Los turistas también juegan un papel integral en la mitigación de los impactos negativos de sus viajes. Al tomar decisiones conscientes para viajar de manera responsable, respetar las costumbres locales y apoyar a las empresas que mantienen prácticas éticas, las personas pueden contribuir a un cambio positivo.

Adoptar los viajes lentos, hospedarse en alojamientos de propiedad local y participar en experiencias culturales auténticas puede fomentar conexiones genuinas con los destinos.

Al final del día, somos nosotros quienes pagaremos el precio de nuestra propia pasión hedonista por los viajes. Cuanto más abarrotemos estas gemas geográficas, menos accesibles se volverán.

En poco tiempo, son solo alimento para turistas, y el patrimonio cultural por el que una vez los amamos está enterrado bajo los escombros de sudaderas con capucha y llaveros de plástico con banderas estampadas.

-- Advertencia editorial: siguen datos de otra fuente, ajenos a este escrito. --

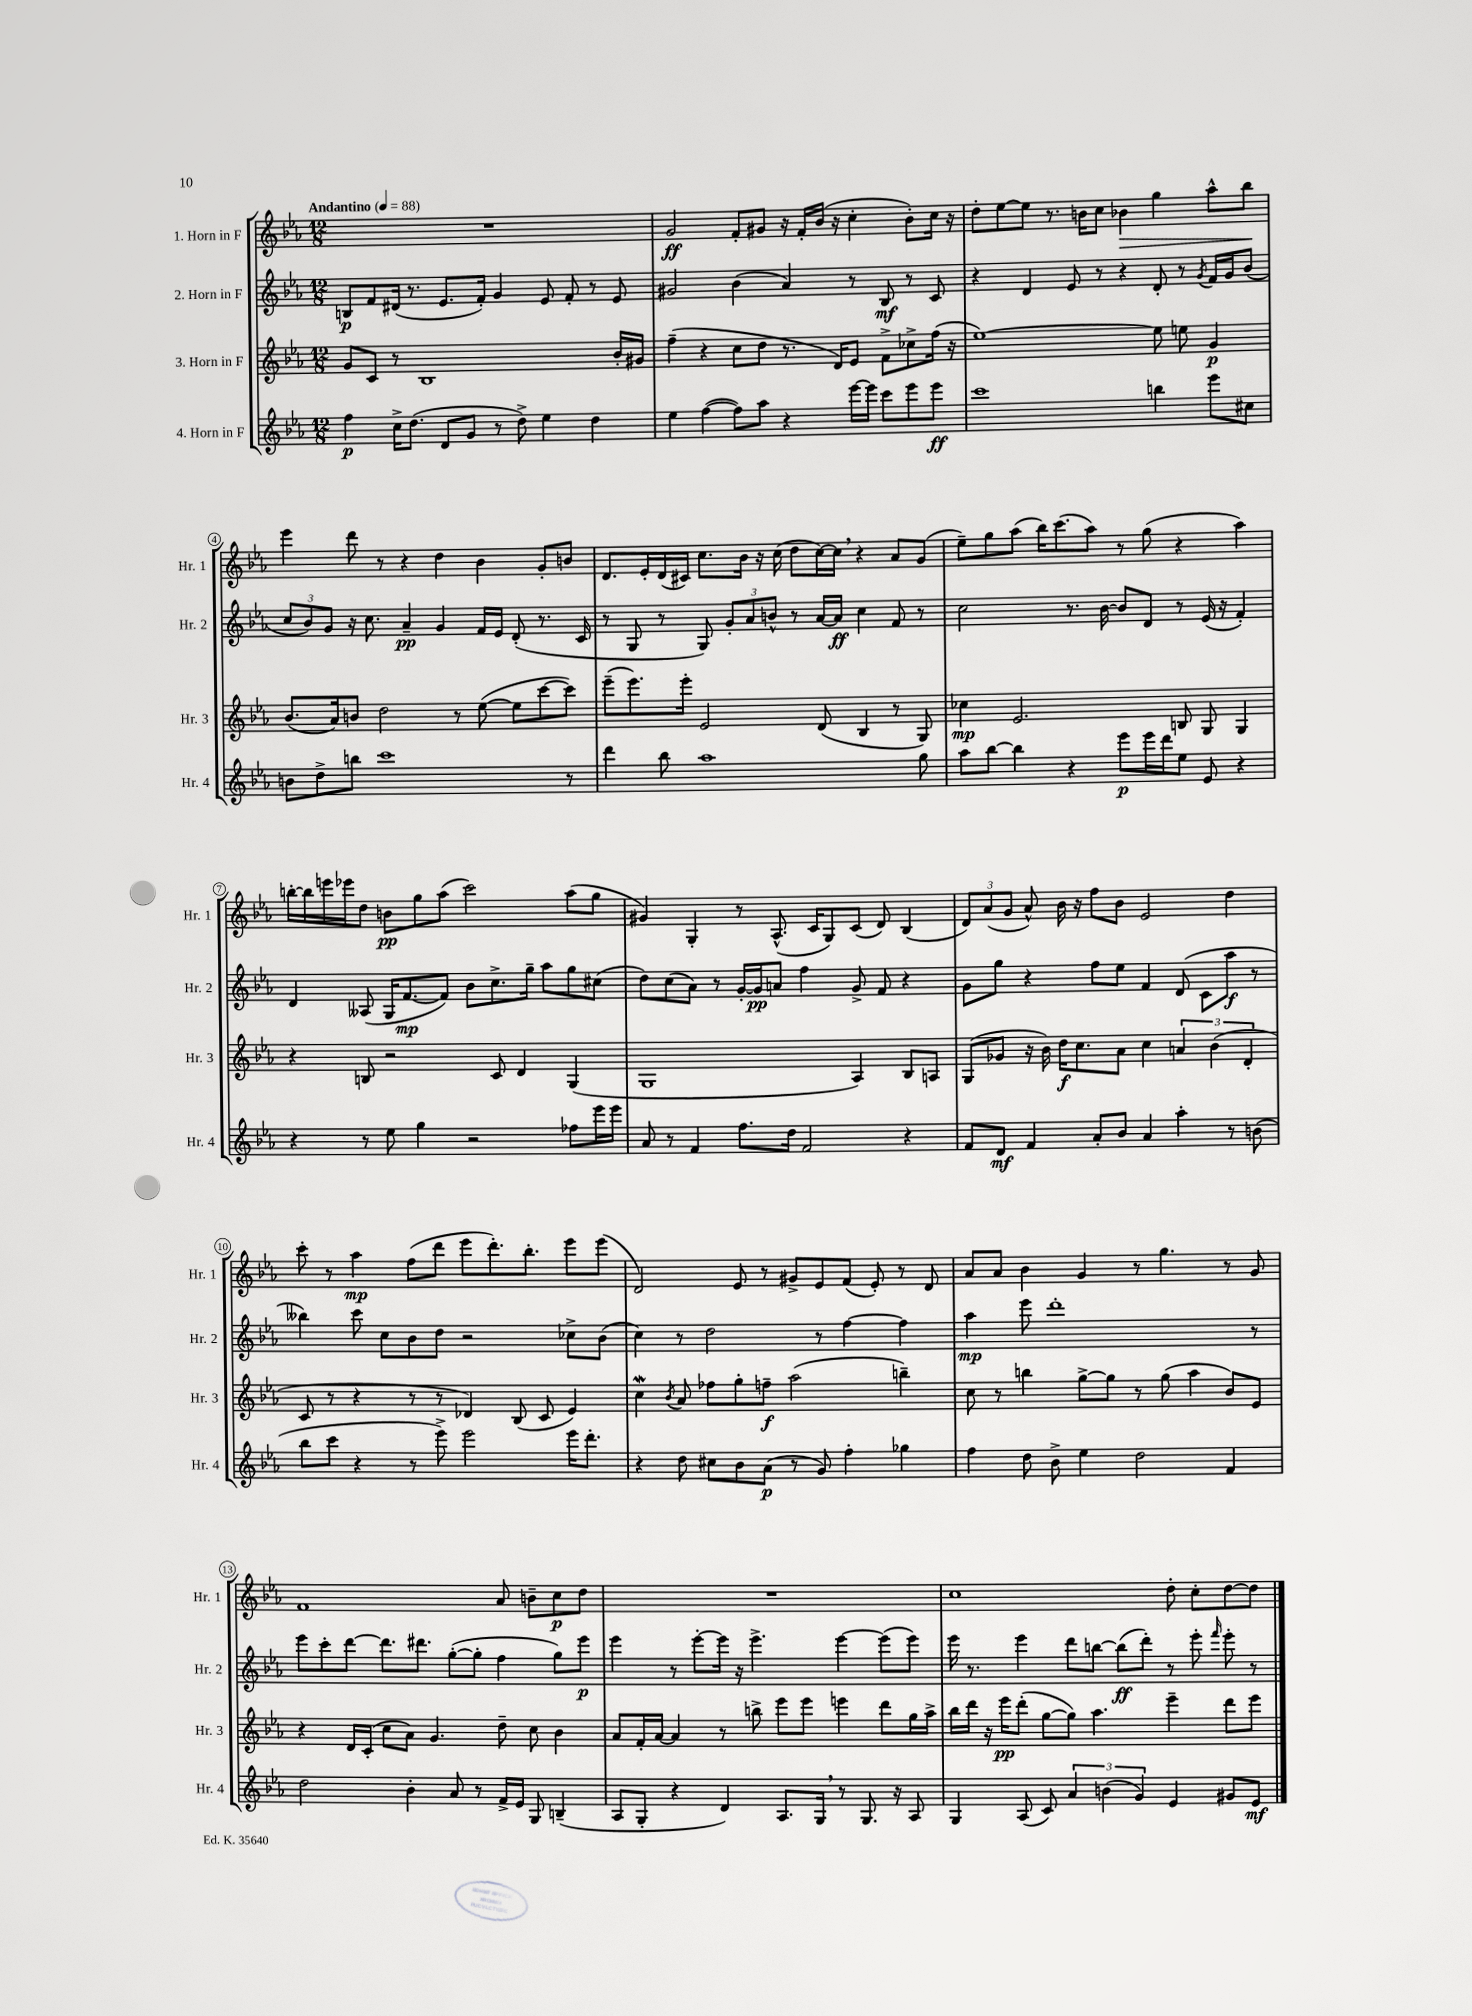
<<
\new StaffGroup <<
\new Staff = "s0" \with { instrumentName = "1. Horn in F" shortInstrumentName = "Hr. 1" } {
    \clef treble \key ees \major \numericTimeSignature \time 12/8 \tempo "Andantino" 4 = 88
    \autoBeamOff R1. |
    g'2\ff f'8[-. gis'8] r16 f'16[-. bes'16]( r16 c''4-. bes'8[-.) c''16] r16 |
    d''8[-. ees''8~ ees''8] r8. b'16[ c''8] bes'4\> g''4 aes''8[-^ bes''8]\! |
    ees'''4 d'''8 r8 r4 d''4 bes'4 g'8[-. b'8] |
    d'8.[ ees'16-. d'16( cis'16]) c''8.[ bes'16] r16 c''16( d''8[ c''16~) c''16] \breathe r4 aes'8[ g'8]( |
    ees''8[--) g''8 aes''8]( bes''16[) c'''8.( aes''8]) r8 g''8( r4 aes''4) |
    b''16[~-. b''16 e'''16 ees'''16 d''8] b'8[\pp g''8 aes''8]( c'''2) aes''8[( g''8] |
    gis'4) g4-. r8 aes8.-^( c'16[ g8) c'8]( d'8) bes4( |
    \tuplet 3/2 { d'8[) aes'8( g'8] } aes'8-^) bes'16 r16 f''8[ bes'8] ees'2 d''4 |
    c'''8-. r8 aes''4\mp f''8[( d'''8] ees'''8[ d'''8.-.) bes''8.]-. ees'''8[ ees'''8]( |
    d'2) ees'8 r8 gis'8[-> ees'8 f'8]( ees'8-.) r8 d'8 |
    aes'8[ aes'8] bes'4 g'4 r8 g''4. r8 g'8 |
    f'1 aes'8 b'8[-- c''8\p d''8] |
    R1. |
    c''1 d''8-. c''8[-. d''8~ d''8] \bar "|." |
}
\new Staff = "s1" \with { instrumentName = "2. Horn in F" shortInstrumentName = "Hr. 2" } {
    \clef treble \key ees \major \numericTimeSignature \time 12/8
    \autoBeamOff b8[\p f'8 dis'16]( r8. ees'8.[ f'16]-.) g'4 ees'8 f'8-. r8 ees'8 |
    gis'2 bes'4( aes'4) r8 bes8\mf r8 c'8 |
    r4 d'4 ees'8 r8 r4 d'8-. r8 \acciaccatura { g'8 } f'16[ g'16 bes'8]( |
    \tuplet 3/2 { c''8[ bes'8) g'8] } r16 c''8. aes'4--\pp g'4 f'16[ ees'16] d'8-.( r8. c'16 |
    r8 g8 r8 g8) \tuplet 3/2 { g'8[-. aes'8 b'8]-^ } r8 aes'16[~ aes'16]\ff c''4 f'8 r8 |
    c''2 r8. bes'16~ bes'8[ d'8] r8 ees'16( r16 f'4-.) |
    d'4 aeses8( g16[ f'8.~\mp f'8]) bes'8[ c''8.-> g''16]-- aes''8[ g''8 cis''8]( |
    d''8[) c''8( aes'8]) r8 g'16[~-. g'16\pp a'8] f''4 g'8-> f'8 r4 |
    g'8[ g''8] r4 f''8[ ees''8] f'4 d'8( c'8[ aes''8]\f r8 |
    beses''4) c'''8 c''8[ bes'8 d''8] r2 ces''8[-> bes'8]( |
    c''4) r8 d''2 r8 f''4~ f''4 |
    aes''4\mp ees'''8 d'''1-. r8 |
    ees'''8[ c'''8-. d'''8]~ d'''8.[ dis'''8.] g''8[~-.( g''8]-. f''4 g''8[) ees'''8]\p |
    ees'''4 r8 ees'''8[~-. ees'''16] r16 ees'''4.-> ees'''4~ ees'''8[( ees'''8]) |
    ees'''16 r8. ees'''4 d'''8[ b''8]~ b''8[\ff( d'''8]-.) r8 ees'''8-. \grace { f'''16 } ees'''8-. r8 \bar "|." |
}
\new Staff = "s2" \with { instrumentName = "3. Horn in F" shortInstrumentName = "Hr. 3" } {
    \clef treble \key ees \major \numericTimeSignature \time 12/8
    \autoBeamOff g'8[ c'8] r8 bes1 bes'16[-. gis'16] |
    f''4--( r4 c''8[ d''8] r8. d'16[) ees'8] f'8[-> ces''8-> f''16]( r16 |
    ees''1~) ees''8 e''8 g'4\p |
    bes'8.[( aes'16) b'8] d''2 r8 ees''8~( ees''8[ c'''8~ c'''8]) |
    ees'''8[--( ees'''8.) ees'''16]-. ees'2 d'8( bes4 r8 g8) |
    ces''4\mp ees'2. b8 g8 g4 |
    r4 b8 r2 c'8 d'4 g4( |
    g1 aes4) bes8[ a8] |
    g8[( ges'8] r16 bes'16) d''16[\f c''8. aes'8] c''4 \tuplet 3/2 { a'4 bes'4( d'4-. } |
    c'8 r8 r4 r8 r8 des'4) bes8( c'8 ees'4) |
    c''4\mordent \acciaccatura { bes'8 } aes'8 fes''8[ g''8-. f''8]--\f aes''2( b''4--) |
    c''8 r8 b''4 g''8[~-> g''8] r8 g''8( aes''4 bes'8[) ees'8] |
    r4 d'16[ c'16]-.( c''8[ aes'8]) g'4. d''8-- c''8 bes'4 |
    aes'8[ f'16-. aes'16]~ aes'4 r8 b''8-> ees'''8[ ees'''8] e'''4 d'''8[ g''16 aes''16]-> |
    bes''16[ d'''16] r16 ees'''16[\pp d'''8]-.( g''8[~ g''8]) aes''4. ees'''4-- d'''8[ ees'''8] \bar "|." |
}
\new Staff = "s3" \with { instrumentName = "4. Horn in F" shortInstrumentName = "Hr. 4" } {
    \clef treble \key ees \major \numericTimeSignature \time 12/8
    \autoBeamOff f''4\p c''16[-> d''8.]( d'8[ g'8] r8 d''8->) ees''4 d''4 |
    ees''4 f''4~( f''8[) aes''8] r4 ees'''16[~ ees'''16] c'''8[ ees'''8 ees'''8]\ff |
    c'''1 b''4 ees'''8[ cis''8] |
    b'8[ d''8-> b''8] c'''1 r8 |
    d'''4 bes''8 aes''1 g''8 |
    aes''8[ bes''8]~ bes''4 r4 ees'''8[\p ees'''16 d'''16 ees''8] ees'8 r4 |
    r4 r8 ees''8 g''4 r2 fes''8[ ees'''16 ees'''16] |
    aes'8 r8 f'4 f''8.[ d''16] f'2 r4 |
    f'8[ d'8]\mf f'4 aes'8[-. bes'8] aes'4 aes''4-. r8 b'8( |
    bes''8[ c'''8] r4 r8 ees'''8->) ees'''2 ees'''16[ d'''8.]-. |
    r4 d''8 cis''8[ bes'8 aes'8]\p( r8 g'8) f''4-. ges''4 |
    f''4 d''8 bes'8-> ees''4 d''2 f'4 |
    d''2 bes'4-. aes'8 r8 f'16[-> ees'16] g8 b4--( |
    aes8[ g8]-. r4 d'4) aes8.[ g16] \breathe r8 g8. r16 aes8 |
    g4 aes8( c'8) \tuplet 3/2 { aes'4 b'4( g'4) } ees'4 gis'8[ ees'8]\mf \bar "|." |
}
>>
>>
\layout { \context { \Score \override BarNumber.stencil = #(make-stencil-circler 0.1 0.3 ly:text-interface::print) } }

El Covid-19 nos regaló a todos una ventana de reflexión. Muchos de nosotros nos reinventamos o revisamos relaciones pasadas. Quizás esta sea también una oportunidad para reimaginar los viajes como una oportunidad para aprender, apreciar y proteger el diverso patrimonio cultural y natural del mundo.

Entonces podríamos salvaguardar los tesoros de nuestro planeta para las generaciones futuras, en lugar de dejarles un legado de selfies culturalmente insensibles.